第1章 *
「…………。」
「…………。」
長谷部と恋仲になってから、今ほど訪れる沈黙が痛いと思った事があっただろうか。つい先日まで、面白がった他の刀剣達にからかわれる程甘い雰囲気を漂わせていたというのに。今私を見つめる長谷部の表情は真剣そのもの。見る限りでは引き下がってくれないらしい。しかし私といえどもここはそう簡単に引き下がるわけにはいかないのだ。私の今後に関わるのだから。じっと見つめる長谷部の強い視線に目を逸らしそうになるのをぐっと堪えて、半ば睨みつけるように見返す。すれば、長谷部も負けじと睨み返してきた。正直言って、超怖い。
「……主は、本当は俺のことが好きではないのでしょう。」
漸く口を開いたかと思えば、何を言い出すのか。長谷部は「心優しい主は俺の気持ちを無視できずに、仕方なく頷いてくださっただけなのでしょう」とのたまう。その言葉の裏には、優しさという感情故に残酷だ、という意味がありありと現れていた。全く勘違い甚だしいが、それ以上にそんなふうに内心で思われていたことがショックだった。私はきっと長谷部が想っている以上に長谷部のことを好いているし、でなければ恋仲になどならない。刀剣男子との恋愛は禁止こそされていないが推奨だってされていないのだ。政府からの風当たりが若干であれ強くなろうと気丈に振舞えるのは、そこに気持ちが寄り添うからだと言うのに。さすがにショックで、カチンときたので私も言い返してやる。

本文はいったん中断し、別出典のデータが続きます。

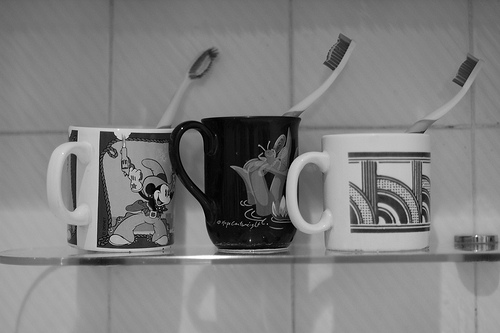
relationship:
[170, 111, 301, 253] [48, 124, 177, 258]
cup next to a cup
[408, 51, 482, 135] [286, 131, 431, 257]
toothbrush in a cups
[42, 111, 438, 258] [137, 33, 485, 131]
cups are holding toothbrushes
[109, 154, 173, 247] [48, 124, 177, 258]
mickey mouse on cup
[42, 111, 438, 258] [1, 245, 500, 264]
cups are on a shelf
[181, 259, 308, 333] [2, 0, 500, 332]
shadow on wall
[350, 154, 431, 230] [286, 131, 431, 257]
image on cups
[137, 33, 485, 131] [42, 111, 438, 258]
toothbrushes are in cups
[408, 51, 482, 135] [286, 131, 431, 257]
toothbrush in cups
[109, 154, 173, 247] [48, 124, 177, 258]
mickey mouse on a cup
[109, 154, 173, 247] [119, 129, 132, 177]
mickey mouse holding gun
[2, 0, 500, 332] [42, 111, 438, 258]
wall behind cups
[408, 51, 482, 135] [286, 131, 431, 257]
toothbrush inside of a cups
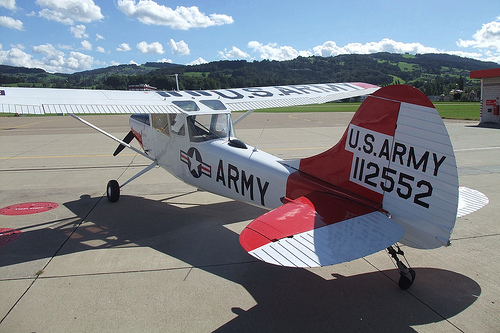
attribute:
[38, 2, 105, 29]
clouds — whilte, fluffy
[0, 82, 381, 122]
wing — large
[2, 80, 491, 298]
plane — white, red, whilte, blue, army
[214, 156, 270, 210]
letters — black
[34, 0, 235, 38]
clouds — white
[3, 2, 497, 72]
sky — blue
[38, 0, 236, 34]
cloud — puffy, white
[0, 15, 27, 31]
cloud — white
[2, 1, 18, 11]
cloud — white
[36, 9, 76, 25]
cloud — white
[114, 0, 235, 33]
cloud — white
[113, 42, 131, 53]
cloud — white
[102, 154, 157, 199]
landing gear — main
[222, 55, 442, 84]
moutains — green topped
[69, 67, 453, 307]
plane — small 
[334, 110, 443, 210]
lettering — black 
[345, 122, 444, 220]
writing — Army, plane number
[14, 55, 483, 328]
plane — Window , Wing 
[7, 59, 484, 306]
plane — Window , white 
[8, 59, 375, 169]
wing — white, Red 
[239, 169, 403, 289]
wing — Red , white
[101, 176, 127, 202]
tire — plane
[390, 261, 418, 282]
tire — Black 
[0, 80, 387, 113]
wings — Large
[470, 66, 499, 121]
building — concrete, block, red, white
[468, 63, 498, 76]
roof — red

「…長谷部は、私のことを好きでもない相手と恋仲になるような軽い女だと思っていたわけね。」
「!? ち、違います、主!誤解です!!」
自分でも思っていた以上に冷たい声が出たが、そんなことは気にしていられない。吐き捨てるように言えば、途端に長谷部はワタワタと慌て出した。必死で弁解しているが、聞いてやらない。本当は分かっている。長谷部がそんなことを思っていないということくらい。思ってもいないような言葉を言ってしまうほど、追い詰められているのだろう事も理解している。でも、こればっかりは、引けないのだ。
つん、とそっぽを向いて取りつく島もない私の様子に、初めの威勢はどこへやら。しゅん、と全身で落ち込んだ様子を隠しもせずに、長谷部はぽつりぽつりと話し出した。